Records drawn from a dataset
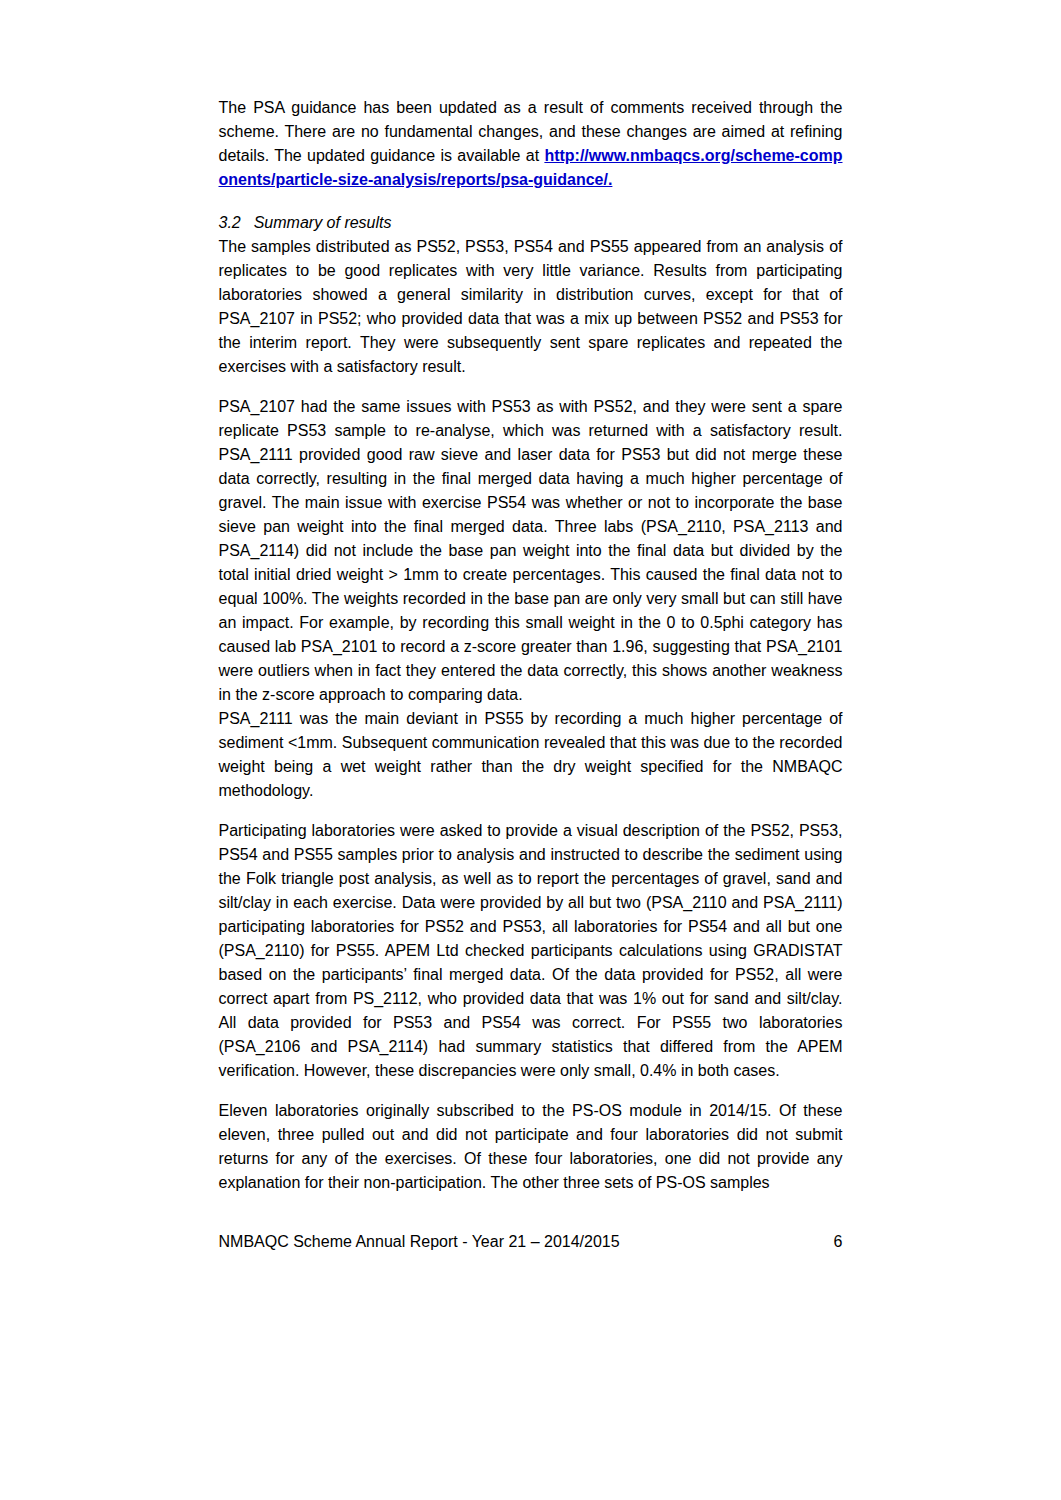The PSA guidance has been updated as a result of comments received through the scheme. There are no fundamental changes, and these changes are aimed at refining details. The updated guidance is available at http://www.nmbaqcs.org/scheme-components/particle-size-analysis/reports/psa-guidance/.
3.2 Summary of results
The samples distributed as PS52, PS53, PS54 and PS55 appeared from an analysis of replicates to be good replicates with very little variance. Results from participating laboratories showed a general similarity in distribution curves, except for that of PSA_2107 in PS52; who provided data that was a mix up between PS52 and PS53 for the interim report. They were subsequently sent spare replicates and repeated the exercises with a satisfactory result.
PSA_2107 had the same issues with PS53 as with PS52, and they were sent a spare replicate PS53 sample to re-analyse, which was returned with a satisfactory result. PSA_2111 provided good raw sieve and laser data for PS53 but did not merge these data correctly, resulting in the final merged data having a much higher percentage of gravel. The main issue with exercise PS54 was whether or not to incorporate the base sieve pan weight into the final merged data. Three labs (PSA_2110, PSA_2113 and PSA_2114) did not include the base pan weight into the final data but divided by the total initial dried weight > 1mm to create percentages. This caused the final data not to equal 100%. The weights recorded in the base pan are only very small but can still have an impact. For example, by recording this small weight in the 0 to 0.5phi category has caused lab PSA_2101 to record a z-score greater than 1.96, suggesting that PSA_2101 were outliers when in fact they entered the data correctly, this shows another weakness in the z-score approach to comparing data.
PSA_2111 was the main deviant in PS55 by recording a much higher percentage of sediment <1mm. Subsequent communication revealed that this was due to the recorded weight being a wet weight rather than the dry weight specified for the NMBAQC methodology.
Participating laboratories were asked to provide a visual description of the PS52, PS53, PS54 and PS55 samples prior to analysis and instructed to describe the sediment using the Folk triangle post analysis, as well as to report the percentages of gravel, sand and silt/clay in each exercise. Data were provided by all but two (PSA_2110 and PSA_2111) participating laboratories for PS52 and PS53, all laboratories for PS54 and all but one (PSA_2110) for PS55. APEM Ltd checked participants calculations using GRADISTAT based on the participants’ final merged data. Of the data provided for PS52, all were correct apart from PS_2112, who provided data that was 1% out for sand and silt/clay. All data provided for PS53 and PS54 was correct. For PS55 two laboratories (PSA_2106 and PSA_2114) had summary statistics that differed from the APEM verification. However, these discrepancies were only small, 0.4% in both cases.
Eleven laboratories originally subscribed to the PS-OS module in 2014/15. Of these eleven, three pulled out and did not participate and four laboratories did not submit returns for any of the exercises. Of these four laboratories, one did not provide any explanation for their non-participation. The other three sets of PS-OS samples
NMBAQC Scheme Annual Report - Year 21 – 2014/2015 6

* _Work task_:
The result should be the full set of entries above, restated exactly and without images.

* _Output for this exercise_:
The PSA guidance has been updated as a result of comments received through the scheme. There are no fundamental changes, and these changes are aimed at refining details. The updated guidance is available at http://www.nmbaqcs.org/scheme-components/particle-size-analysis/reports/psa-guidance/.
3.2 Summary of results
The samples distributed as PS52, PS53, PS54 and PS55 appeared from an analysis of replicates to be good replicates with very little variance. Results from participating laboratories showed a general similarity in distribution curves, except for that of PSA_2107 in PS52; who provided data that was a mix up between PS52 and PS53 for the interim report. They were subsequently sent spare replicates and repeated the exercises with a satisfactory result.
PSA_2107 had the same issues with PS53 as with PS52, and they were sent a spare replicate PS53 sample to re-analyse, which was returned with a satisfactory result. PSA_2111 provided good raw sieve and laser data for PS53 but did not merge these data correctly, resulting in the final merged data having a much higher percentage of gravel. The main issue with exercise PS54 was whether or not to incorporate the base sieve pan weight into the final merged data. Three labs (PSA_2110, PSA_2113 and PSA_2114) did not include the base pan weight into the final data but divided by the total initial dried weight > 1mm to create percentages. This caused the final data not to equal 100%. The weights recorded in the base pan are only very small but can still have an impact. For example, by recording this small weight in the 0 to 0.5phi category has caused lab PSA_2101 to record a z-score greater than 1.96, suggesting that PSA_2101 were outliers when in fact they entered the data correctly, this shows another weakness in the z-score approach to comparing data.
PSA_2111 was the main deviant in PS55 by recording a much higher percentage of sediment <1mm. Subsequent communication revealed that this was due to the recorded weight being a wet weight rather than the dry weight specified for the NMBAQC methodology.
Participating laboratories were asked to provide a visual description of the PS52, PS53, PS54 and PS55 samples prior to analysis and instructed to describe the sediment using the Folk triangle post analysis, as well as to report the percentages of gravel, sand and silt/clay in each exercise. Data were provided by all but two (PSA_2110 and PSA_2111) participating laboratories for PS52 and PS53, all laboratories for PS54 and all but one (PSA_2110) for PS55. APEM Ltd checked participants calculations using GRADISTAT based on the participants’ final merged data. Of the data provided for PS52, all were correct apart from PS_2112, who provided data that was 1% out for sand and silt/clay. All data provided for PS53 and PS54 was correct. For PS55 two laboratories (PSA_2106 and PSA_2114) had summary statistics that differed from the APEM verification. However, these discrepancies were only small, 0.4% in both cases.
Eleven laboratories originally subscribed to the PS-OS module in 2014/15. Of these eleven, three pulled out and did not participate and four laboratories did not submit returns for any of the exercises. Of these four laboratories, one did not provide any explanation for their non-participation. The other three sets of PS-OS samples
NMBAQC Scheme Annual Report - Year 21 – 2014/2015 6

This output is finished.